No último dia 30 de março o presidente Jair Bolsonaro vetou um parágrafo num artigo da chamada “Lei das GovTechs”, que impediu os órgãos da administração pública e empresas estatais, de cobrarem pelo acesso aos seus bancos de dados, das empresas que fazem mineração de dados públicos e abertos. Foi uma vitória para as empresas, sobretudo as startups, que não teriam como pagar pelo acesso às informações, inviabilizando o negócio.
A decisão foi publicada por este site, mas a Secretaria de Governo Digital e as estatais contestaram alegando que o veto presidencial não afetaria ao negócio delas. Se não afetasse, por que esse “jabuti” teria sido colocado no projeto das GovTechs quando ele tramitou no Congresso Nacional? Foi colocado justamente para dar o amparo legal de uma prática comercial que existe desde 2016, mas juridicamente é questionável.
Qual o amparo legal para estatais cobrarem pelo uso de seus bancos de dados por empresas de mineração dos mesmos?
Atualmente o Serpro atua no mercado cobrando pelo acesso a pacotes de dados apenas com base em Portarias da Receita Federal que as asseguram tal prática comercial. O acesso e a cobrança feita pelo Serpro é baseado na Portaria nº 457 de 8 de dezembro de 2016.
Que no Art. 3º diz: “o Serpro será remunerado diretamente pelos terceiros, usuários da solução de disponibilização de dados e/ou informações, de modo a ressarcir os valores necessários à sustentabilidade dos sistemas informatizados envolvidos”.
Mas qual a base legal que essa Portaria de 2016 usou para a Receita Federal autorizar o Serpro a comercializar os dados? A pista estaria no “parágrafo único, inciso I do Artigo 87 da Constituição Federal“ citada pelo fisco. Que diz apenas:
“Art. 87. Os Ministros de Estado serão escolhidos dentre brasileiros maiores de vinte e um anos e no exercício dos direitos políticos.
Parágrafo único.
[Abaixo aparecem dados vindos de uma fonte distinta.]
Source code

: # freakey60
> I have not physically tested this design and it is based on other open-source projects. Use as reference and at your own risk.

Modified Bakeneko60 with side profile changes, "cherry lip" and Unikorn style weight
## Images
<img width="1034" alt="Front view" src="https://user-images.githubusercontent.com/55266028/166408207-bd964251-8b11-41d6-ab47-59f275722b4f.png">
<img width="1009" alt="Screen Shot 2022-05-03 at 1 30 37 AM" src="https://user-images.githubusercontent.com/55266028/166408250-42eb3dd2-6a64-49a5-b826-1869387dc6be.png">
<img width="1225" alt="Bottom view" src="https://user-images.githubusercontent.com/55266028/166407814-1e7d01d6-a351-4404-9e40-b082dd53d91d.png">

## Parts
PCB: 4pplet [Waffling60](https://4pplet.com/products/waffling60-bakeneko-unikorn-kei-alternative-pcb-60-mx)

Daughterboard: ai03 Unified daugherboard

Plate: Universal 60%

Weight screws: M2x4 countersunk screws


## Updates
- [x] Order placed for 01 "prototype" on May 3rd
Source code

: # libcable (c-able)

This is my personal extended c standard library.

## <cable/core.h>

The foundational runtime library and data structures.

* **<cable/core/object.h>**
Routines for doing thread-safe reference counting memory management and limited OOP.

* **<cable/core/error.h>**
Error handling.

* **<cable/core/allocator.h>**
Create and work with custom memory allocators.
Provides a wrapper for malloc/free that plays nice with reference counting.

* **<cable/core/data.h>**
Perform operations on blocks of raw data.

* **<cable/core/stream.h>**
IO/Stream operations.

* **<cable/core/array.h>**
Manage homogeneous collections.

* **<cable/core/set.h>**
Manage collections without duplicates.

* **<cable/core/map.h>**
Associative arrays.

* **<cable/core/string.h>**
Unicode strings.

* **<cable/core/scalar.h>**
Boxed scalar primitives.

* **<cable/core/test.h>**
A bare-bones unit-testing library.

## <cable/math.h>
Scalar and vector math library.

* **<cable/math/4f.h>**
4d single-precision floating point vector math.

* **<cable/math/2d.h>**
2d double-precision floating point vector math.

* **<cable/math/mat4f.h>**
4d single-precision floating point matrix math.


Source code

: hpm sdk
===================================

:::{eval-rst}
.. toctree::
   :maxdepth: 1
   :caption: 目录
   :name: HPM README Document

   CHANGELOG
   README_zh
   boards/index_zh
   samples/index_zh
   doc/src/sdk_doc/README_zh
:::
Compete ao Ministro de Estado, além de outras atribuições estabelecidas nesta Constituição e na lei:
I – exercer a orientação, coordenação e supervisão dos órgãos e entidades da administração federal na área de sua competência e referendar os atos e decretos assinados pelo Presidente da República;“
Ou seja, o Serpro cobra pelo acesso aos seus bancos de dados públicos, porque “Ministros de Estado” são responsáveis pela gestão das suas pastas e tem como competência “referendar os atos e decretos assinados pelo Presidente da República”.
Como não há nenhum decreto, nenhuma lei aprovada no Congresso – e apenas um veto presidencial, justamente contra essa cobrança – o Serpro está agindo no mercado com base apenas em portaria publicada pela Receita Federal.
Atualização
A Receita Federal publicou nesta segunda-feira (19), no Diário Oficial da União, mais uma nova portaria (nº 27/2021), que altera procedimentos para o Serpro disponibilizar para terceiros os dados e informações de contribuintes. E tem sido assim desde 2016 quando foi publicada a Portaria nº 457. Que “Altera a Portaria RFB nº 2.189, de 6 de junho de 2017, e autoriza o Serpro a disponibilizar acesso, para terceiros”, sobre os dados e informações das Declarações de Importação (DI ).
*Ao que parece, nem a decisão presidencial de impedir essa comercialização fará o Serpro parar de lucrar com a venda de dados de contribuintes brasileiros, sejam pessoas físicas ou jurídicas. E a estatal já lucrou R$ 128 milhões em 2020 em negócios realizados com mais de 10 mil empresas brasileiras, segundo o seu balanço do ano passado.